Turkish President Recep Tayyip Erdogan, who has long sought to turn his country into an energy hub, is expected to stand alongside Putin at the January 8 inauguration ceremony.
TurkStream is five years in the making at a cost of nearly $8 billion.
It will carry 31.5 billion cubic meters (bcm) of Russian gas annually to Turkey’s western province, with half of the volume flowing further to the Balkans and Central Europe, including Bulgaria, Serbia, and Hungary.
It’s part of Russia’s long-term goal to reduce or end gas transit through Ukraine with alternate pipeline projects such as, Nord Stream 1 and Nord Stream 2.
Both connect to Germany underwater but the near-completion of Nord Stream 2 has been delayed due to U.S. sanctions.
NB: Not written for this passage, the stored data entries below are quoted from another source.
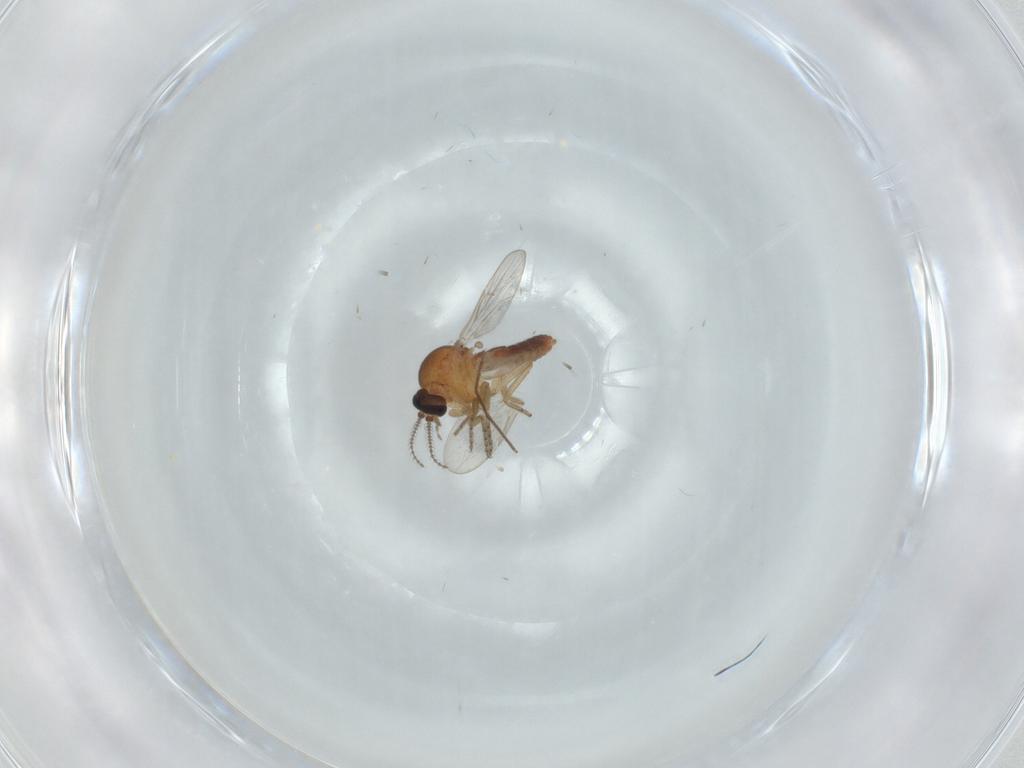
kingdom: Animalia
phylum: Arthropoda
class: Insecta
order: Diptera
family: Ceratopogonidae
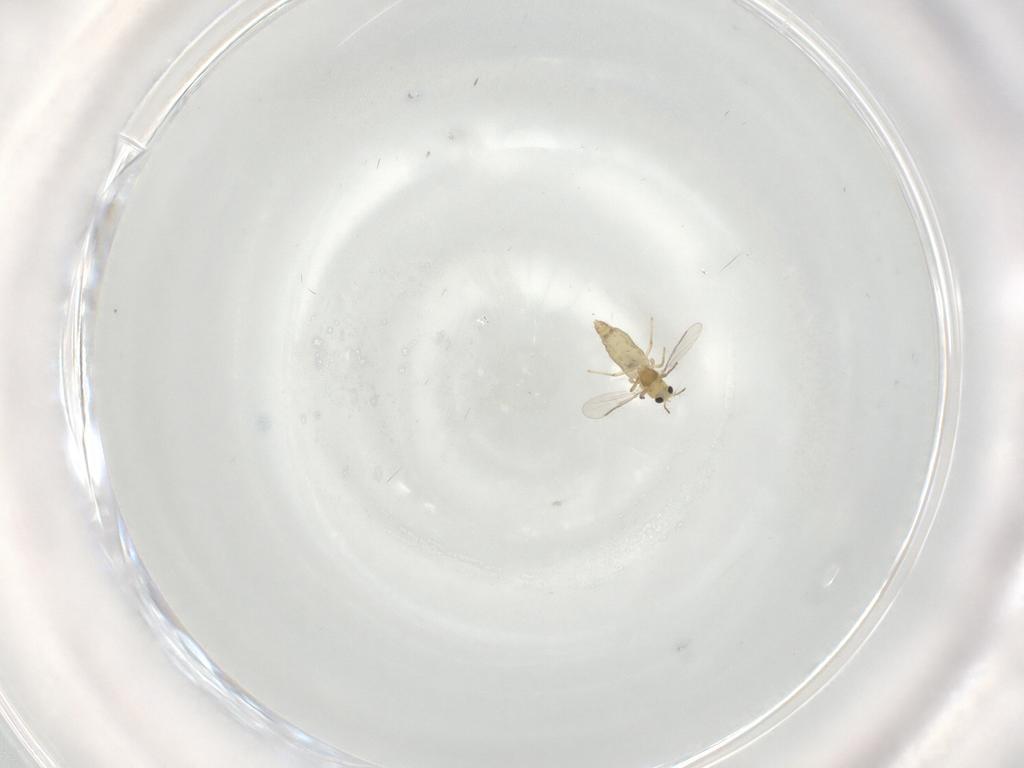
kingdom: Animalia
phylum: Arthropoda
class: Insecta
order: Diptera
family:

Russia, which exported nearly 200 bcm to Europe last year, has been supplying gas to the Balkans and Turkey overland though Ukraine, Moldova, and Romania.
That gas in the future will be rerouted through TurkStream, consisting of 930 kilometers each under the Black Sea.
Putin’s arrival to Turkey comes straight from Syria, where he met with Syrian President Bashar al-Assad.
“The leaders heard military reports on development in various regions of the country,” Kremlin spokesman Dmitry Peskov said.